Sodium selenosulfate has been extensively used as a precursor of selenide ions in the preparation of nano Se-containing compounds. Its biological properties remain completely unknown. Sodium selenosulfate and sodium selenite were added to the medium of HepG2 cells and administered intraperitoneally at a dose of 0.1 mg Se/kg body weight to selenium-deficient mice, respectively. Both of the selenium compounds could increase the activities of glutathione peroxidase (GPx) and thioredoxin reductase (TrxR) in a dose-dependent manner in cells and efficiently restore selenium retention and activities of GPx and TrxR in mice. All of the variables were in correlation with the Se supply. There was no distinction in elevating activities of GPx and TrxR between selenosulfate and selenite in vitro. After a 2-d supply of selenosulfate, the activity of GPx in the liver was 65% (p < 0.001) and Se accumulations in the liver, kidney and blood were 64%, 86%, and 65%, respectively, of those treated with selenite (allp < 0.01).
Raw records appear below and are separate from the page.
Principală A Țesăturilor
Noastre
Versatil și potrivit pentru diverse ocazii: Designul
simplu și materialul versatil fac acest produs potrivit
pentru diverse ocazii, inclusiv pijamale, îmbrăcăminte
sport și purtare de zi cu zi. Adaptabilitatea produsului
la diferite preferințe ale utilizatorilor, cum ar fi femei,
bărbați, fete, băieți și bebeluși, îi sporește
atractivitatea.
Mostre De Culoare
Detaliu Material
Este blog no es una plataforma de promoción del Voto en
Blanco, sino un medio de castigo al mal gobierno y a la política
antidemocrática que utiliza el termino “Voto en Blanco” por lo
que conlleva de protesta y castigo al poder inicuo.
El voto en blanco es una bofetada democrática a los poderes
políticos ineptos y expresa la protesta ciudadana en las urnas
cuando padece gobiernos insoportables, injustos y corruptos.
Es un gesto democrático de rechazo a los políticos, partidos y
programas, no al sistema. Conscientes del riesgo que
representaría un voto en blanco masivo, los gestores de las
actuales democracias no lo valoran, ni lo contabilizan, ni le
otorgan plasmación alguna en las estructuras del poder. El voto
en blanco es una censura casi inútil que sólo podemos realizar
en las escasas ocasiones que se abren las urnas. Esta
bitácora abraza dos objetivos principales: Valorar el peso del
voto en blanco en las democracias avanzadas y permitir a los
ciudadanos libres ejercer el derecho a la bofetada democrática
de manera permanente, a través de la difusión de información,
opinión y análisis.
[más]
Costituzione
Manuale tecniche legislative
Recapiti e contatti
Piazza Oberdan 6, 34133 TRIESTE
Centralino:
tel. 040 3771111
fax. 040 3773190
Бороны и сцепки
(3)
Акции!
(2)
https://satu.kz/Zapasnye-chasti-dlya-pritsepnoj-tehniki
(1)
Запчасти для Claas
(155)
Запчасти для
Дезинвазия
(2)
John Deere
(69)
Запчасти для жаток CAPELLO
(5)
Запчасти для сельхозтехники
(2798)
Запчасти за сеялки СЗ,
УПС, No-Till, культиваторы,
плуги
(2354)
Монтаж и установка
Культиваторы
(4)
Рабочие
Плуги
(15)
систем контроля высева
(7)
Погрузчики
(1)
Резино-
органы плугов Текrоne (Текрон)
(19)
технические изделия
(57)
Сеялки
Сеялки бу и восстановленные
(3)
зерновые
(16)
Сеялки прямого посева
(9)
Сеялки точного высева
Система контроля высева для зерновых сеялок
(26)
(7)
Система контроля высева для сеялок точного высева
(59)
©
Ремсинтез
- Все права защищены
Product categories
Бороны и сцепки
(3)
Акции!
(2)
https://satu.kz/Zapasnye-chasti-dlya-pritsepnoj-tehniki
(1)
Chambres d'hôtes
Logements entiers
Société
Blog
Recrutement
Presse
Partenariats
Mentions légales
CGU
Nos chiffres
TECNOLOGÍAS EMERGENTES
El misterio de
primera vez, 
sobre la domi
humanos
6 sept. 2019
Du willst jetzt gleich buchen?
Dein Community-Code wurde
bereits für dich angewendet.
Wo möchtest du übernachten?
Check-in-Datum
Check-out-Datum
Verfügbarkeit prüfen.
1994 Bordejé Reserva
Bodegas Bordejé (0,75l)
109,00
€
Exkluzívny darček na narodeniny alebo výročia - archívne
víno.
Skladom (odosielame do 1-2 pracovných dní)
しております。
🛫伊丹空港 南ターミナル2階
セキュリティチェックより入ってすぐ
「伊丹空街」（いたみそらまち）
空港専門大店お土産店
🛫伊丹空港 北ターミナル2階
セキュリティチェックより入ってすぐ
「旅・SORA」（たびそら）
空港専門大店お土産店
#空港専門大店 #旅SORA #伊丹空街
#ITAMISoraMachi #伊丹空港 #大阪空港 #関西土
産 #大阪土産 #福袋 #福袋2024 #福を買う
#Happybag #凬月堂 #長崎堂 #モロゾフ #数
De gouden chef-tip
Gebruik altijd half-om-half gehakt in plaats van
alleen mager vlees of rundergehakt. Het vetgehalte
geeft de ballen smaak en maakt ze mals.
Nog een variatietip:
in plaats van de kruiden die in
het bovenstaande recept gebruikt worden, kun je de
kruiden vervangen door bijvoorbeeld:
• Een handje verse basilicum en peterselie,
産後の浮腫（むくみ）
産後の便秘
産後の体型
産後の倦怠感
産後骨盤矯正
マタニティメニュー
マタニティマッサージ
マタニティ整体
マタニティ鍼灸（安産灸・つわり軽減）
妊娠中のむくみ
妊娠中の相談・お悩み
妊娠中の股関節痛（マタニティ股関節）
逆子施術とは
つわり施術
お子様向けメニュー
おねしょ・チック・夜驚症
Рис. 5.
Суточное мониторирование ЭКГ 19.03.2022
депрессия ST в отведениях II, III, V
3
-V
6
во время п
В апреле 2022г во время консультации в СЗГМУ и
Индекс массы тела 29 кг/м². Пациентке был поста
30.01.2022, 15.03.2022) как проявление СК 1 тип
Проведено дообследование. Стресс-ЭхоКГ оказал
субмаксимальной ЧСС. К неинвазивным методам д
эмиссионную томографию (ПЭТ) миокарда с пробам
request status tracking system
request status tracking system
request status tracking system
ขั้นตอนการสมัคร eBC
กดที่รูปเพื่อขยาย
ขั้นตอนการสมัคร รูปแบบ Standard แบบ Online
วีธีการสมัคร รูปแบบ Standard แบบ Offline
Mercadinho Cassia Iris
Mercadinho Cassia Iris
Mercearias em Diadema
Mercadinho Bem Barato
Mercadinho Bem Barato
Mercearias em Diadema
With the 7-d selenosulfate supplementation, the activity of GPx in the kidney and activities of TrxR in the liver and kidney were 88%, 75%, and 78%, respectively, of those treated with selenite (allp < 0.01); Se retentions in the liver and kidney were 85% and 93%, respectively of those supplemented with selenite (bothp < 0.01). These facts indicated that selenosulfate could be absorbed and utilized in the biological system. No difference in vitro demonstrated that selenosulfate could be absorbed and generate reduced selenide as efficiently as selenite. The differences between the two compounds in vivo were the result of other factors that affected selenosulfate utilization in tissues.